J.R. Bookwalter's Shocking Shorts arrives on Blu-ray from Makeflix via a customarily-impressive Blu-ray package that includes a beautiful cardboard o-ring with alternate artwork and a signature by our maestro of horror. The MOD disc itself is loaded with content. In addition to nearly two hours of short films, we also have thirty minutes of outtakes and unfinished works, plus bloopers and additional material. A few of the shorts, such as "Go Insane" and "Tomorrow" are presented in their complete versions for the first time, having been finished for this collection. Mr. Bookwalter provides an optional audio commentary for everything here with a constant sense of embarrassment and humility as he looks at things he made some forty years ago, but his self-deprecation is charming and inviting. A CD of "Shocking Tunes" is also included, and serves as an audio companion to the visual expedition as we witness "The J.R. Bookwalter Experience" craft tunes like "Crime Don't Pay" and "Man with the Sombrero." What a feast. 

Bookwalter is very good at what he does, despite how effortless he makes it look, and this collection affirms what I already suspected from reading his autobiographical book B-Movies in the 90s and Beyond: creators create because they have to create. It's as fundamental as breathing. This peek at the creative process reveals a kid who knew exactly what he wanted, even if he wasn't yet sure how to achieve it.
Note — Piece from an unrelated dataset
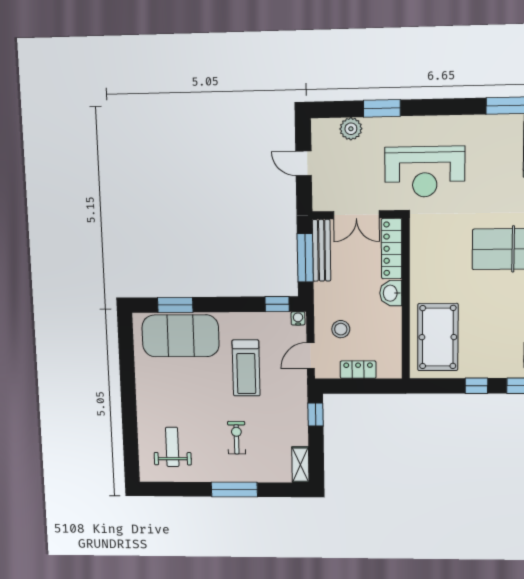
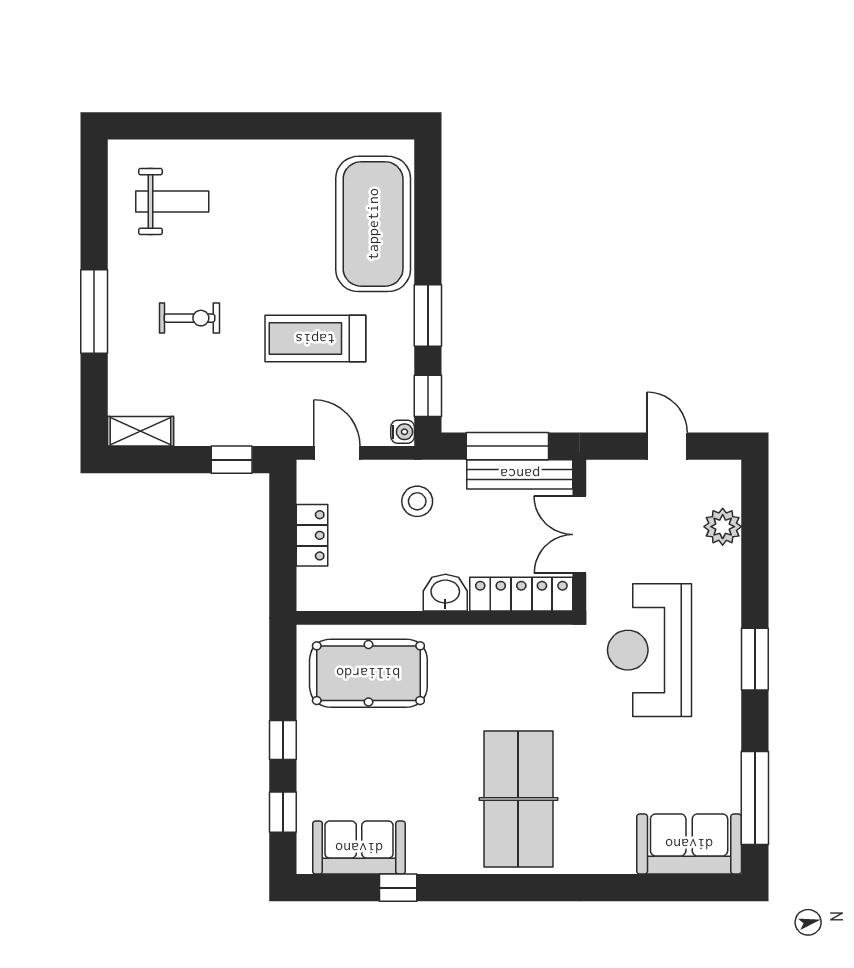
window: (382, 108) -> (755, 659), moved
door: (304, 163) -> (667, 446), hinge flipped
window: (175, 305) -> (428, 315), moved
stool: (341, 329) -> (417, 501), moved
To paraphrase a statement from the commentary, "you learn by doing, by making mistakes, and by figuring it out as you go." It's a rare pleasure to see that learning process so completely and to make some new friends along the way.

Shocking Shorts is part of a Makeflix-exclusive bundle with another Tempe Digital release, the new Blu-ray of Bloodletting, that was available to pre-order on Black Friday 2021. It is not currently available as of this writing (or is it? Contact Makeflix to find out how to get the disc), but I sincerely hope that it's offered again, even if not in this deluxe, limited edition package. Movies are magic and this collection of shorts--and more importantly, what they represent--casts a unique spell.